DA POTENZA IL GRIDO DISPERATO DI UN UOMO CHE NON RIESCE A TROVARE LAVORO: QUESTA LA SUA STORIA

Raccogliamo e pubblichiamo lo sfogo di un 40enne di Potenza (che da oltre due anni è sottoposto alla misura di prevenzione con obbligo di soggiorno nel comune di residenza), che per cause di forza maggiore non riesce più ad inserirsi nel mondo del lavoro.

Di seguito riportiamo la nota che il cittadino ha inviato alla nostra redazione:

“Ho 40 anni, da oltre 2 anni sono sottoposto alla misura di prevenzione con obbligo di soggiorno nel comune di residenza che è Potenza.

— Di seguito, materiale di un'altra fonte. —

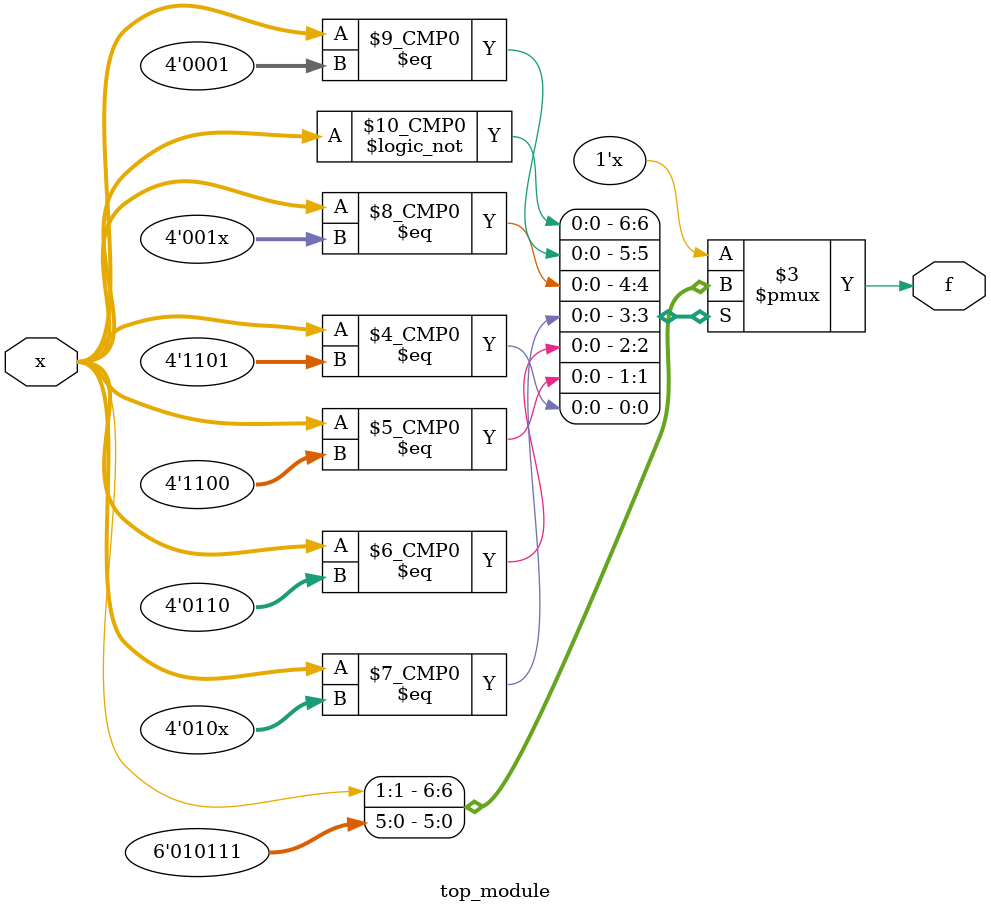
<source format=sv>
module top_module (
	input [4:1] x,
	output logic f
);

always_comb begin
	case (x)
		4'b0000: f = x;
		4'b0001: f = 1'b0;
		4'b001x: f = 1'b1;
		4'b010x: f = 1'b0;
		4'b0110: f = 1'b1;
		4'b1100: f = 1'b1;
		4'b1101: f = 1'b1;
		default: f = 1'bx;
	endcase
end

endmodule

</source>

Sin da subito, prima che il procedimento diventasse definitivo (ancora oggi non lo è perché pende un ricorso in Cassazione) mi è stata revocata la patente e mi è stato imposto immediatamente di chiudere l’attività artigianale che gestivo.

Un decreto applicativo anomalo richiesto dalla Questura di Potenza in base a delle CNR (comunicazione di notizie di reato) datate 2004, 2005, 2006, ove in molti casi è giunta sentenza di assoluzione con formula piena, ma nessuno ha provveduto a cancellare tutto ciò, un vero e proprio gonfiare di pagine al fine di trarre in inganno il tribunale, ottenendo l’applicazione.

Fin qui tutto sembrerebbe normale, visto come vanno le cose in Italia, ma il bello arriva ora:

Sebbene il principale obbligo imposto della misura è quello di darsi ad un lavoro lecito, ho presentato in data 26 Gennaio 2017 un’istanza al giudice comunicando che un’azienda era disposta ad assumermi a tempo indeterminato a partire dal 13 Febbraio 2017.

Dopo settimane di assoluto silenzio il giorno 18 Febbraio 2017, l’amministratore delegato di questa azienda mi contatta telefonicamente e mi dice di essere stato convocato dalla caserma della locale stazione dei carabinieri, invitato a riferire e consegnare documentazione inerente alla mia assunzione, così creando un pregiudizio nei miei confronti.

Tutto ciò non fa venir meno il contratto di assunzione stipulato, vista la rarità della mia abilitazione tecnica, così concedendomi ancora altri 15 giorni di tempo per potermi recare a lavoro, nella speranza che il tribunale si pronunciasse sulla autorizzazione.

Purtroppo così non è stato, il tribunale ha ritenuto opportuno fissare un’udienza con tutta calma nei primi 15 giorni di aprile 2017, dimenticando però che l’azienda aveva necessità di un tecnico abilitato sin da subito, avendomi già concesso circa 30 giorni di tempo per sbrigare tutte le mie burocrazie.

Morale della favola oggi mi trovo senza lavoro, con delle misure applicate senza nessuna attualità, soprattutto con delle spese legali da affrontare nell’udienza che si terrà nei primi 15 giorni di aprile, dove purtroppo dovrò comunicare che lavoro non ce l’ho più.

Alla luce di quanto dichiarato mi chiedo: possibile che non esiste verso di venir fuori da questo abisso?

Siamo sicuri che il socialmente pericoloso sono io?

Soprattutto mi chiedo se davvero ne valga la pena andare avanti, perché oggi la giustizia ha mangiato persino la mia dignità”.